WHAT YOU NEED TO DO:
Please return the records below exactly as they stand, with the pictures removed.

Saved entries:
--- --- ---

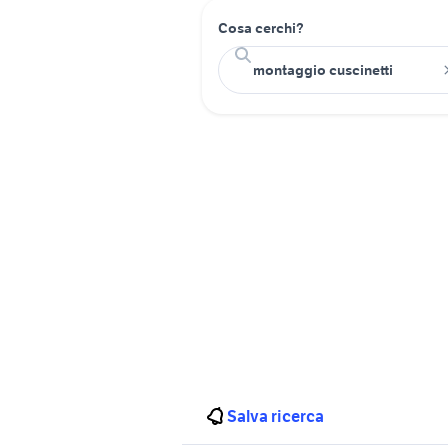
Cosa cerchi?
Salva ricerca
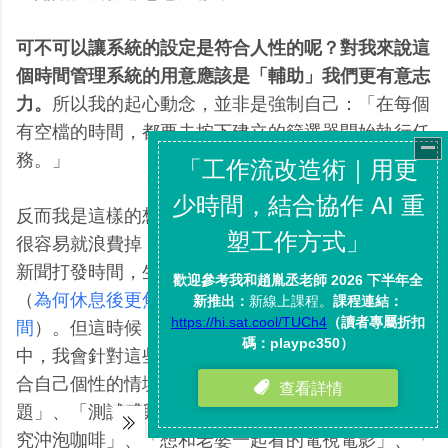
可不可以讓系統的設定是符合人性的呢？對我來說這
個時間管理系統的用意應該是「輔助」我們更有意志
力。
所以我的起心動念，並非是強制自己：「在每個
有空檔的時間，都要去按下建立的篩選器開始執行任
務。」
反而我是這樣的想法：原本許多的空檔時間，我可能
很容易就浪費掉，例如工作壓力大時的空檔跑去看看
新聞打發時間，生活中的空檔看看電視就浪費掉了
（
為何休息後更焦慮更沒動力？可能我只是在打發時
間
）。但這時候，在 Evernote 子彈時間管理系統
中，我會針對這些「有問題」的空檔，設計出一些符
合自己個性的情境標籤提醒，例如「思考想解決的問
題」、「測試感興趣的工具」、「研究園藝」、「研
究沖泡咖啡」、「想和老婆一起看的電視電影」、「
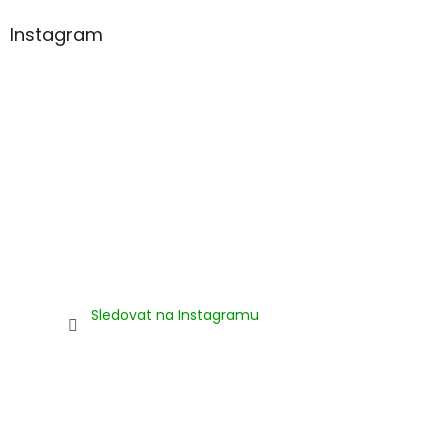
Instagram
Sledovat na Instagramu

--- --- ---

RESPONSE TO THIS TASK:
Cosa cerchi?
Salva ricerca
可不可以讓系統的設定是符合人性的呢？對我來說這
個時間管理系統的用意應該是「輔助」我們更有意志
力。
所以我的起心動念，並非是強制自己：「在每個
有空檔的時間，都要去按下建立的篩選器開始執行任
務。」
反而我是這樣的想法：原本許多的空檔時間，我可能
很容易就浪費掉，例如工作壓力大時的空檔跑去看看
新聞打發時間，生活中的空檔看看電視就浪費掉了
（
為何休息後更焦慮更沒動力？可能我只是在打發時
間
）。但這時候，在 Evernote 子彈時間管理系統
中，我會針對這些「有問題」的空檔，設計出一些符
合自己個性的情境標籤提醒，例如「思考想解決的問
題」、「測試感興趣的工具」、「研究園藝」、「研
究沖泡咖啡」、「想和老婆一起看的電視電影」、「
Instagram
Sledovat na Instagramu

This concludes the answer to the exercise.